Work item
Format every line of text in the source data as a Markdown table with the columns "No." and "Text", numbering the rows in order and skipping any blank lines. Leave the pictures out of the answer.
++++ Stored data
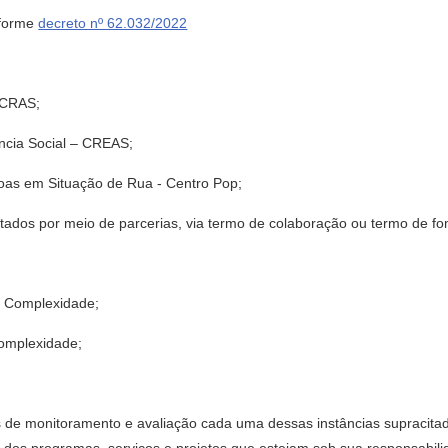
nforme
decreto nº 62.032/2022
– CRAS;
ência Social – CREAS;
soas em Situação de Rua - Centro Pop;
estados por meio de parcerias, via termo de colaboração ou termo de f
a Complexidade;
Complexidade;
es de monitoramento e avaliação cada uma dessas instâncias supracita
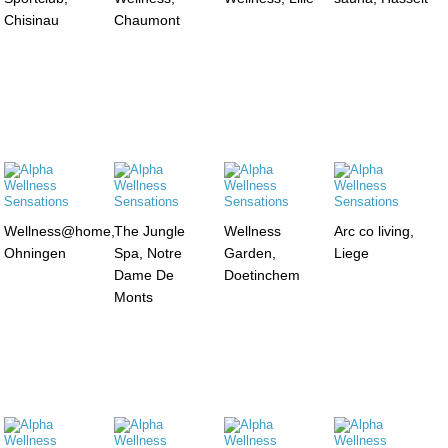
Chisinau
Chaumont
Wellness@home,
The Jungle
Wellness
Arc co living,
Ohningen
Spa, Notre
Garden,
Liege
Dame De
Doetinchem
Monts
++++++++
Exercise result
| No. | Text |
|---|---|
| 1 | nforme |
| 2 | decreto nº 62.032/2022 |
| 3 | – CRAS; |
| 4 | ência Social – CREAS; |
| 5 | soas em Situação de Rua - Centro Pop; |
| 6 | estados por meio de parcerias, via termo de colaboração ou termo de f |
| 7 | a Complexidade; |
| 8 | Complexidade; |
| 9 | es de monitoramento e avaliação cada uma dessas instâncias supracita |
| 10 | Chisinau |
| 11 | Chaumont |
| 12 | Wellness@home, |
| 13 | The Jungle |
| 14 | Wellness |
| 15 | Arc co living, |
| 16 | Ohningen |
| 17 | Spa, Notre |
| 18 | Garden, |
| 19 | Liege |
| 20 | Dame De |
| 21 | Doetinchem |
| 22 | Monts |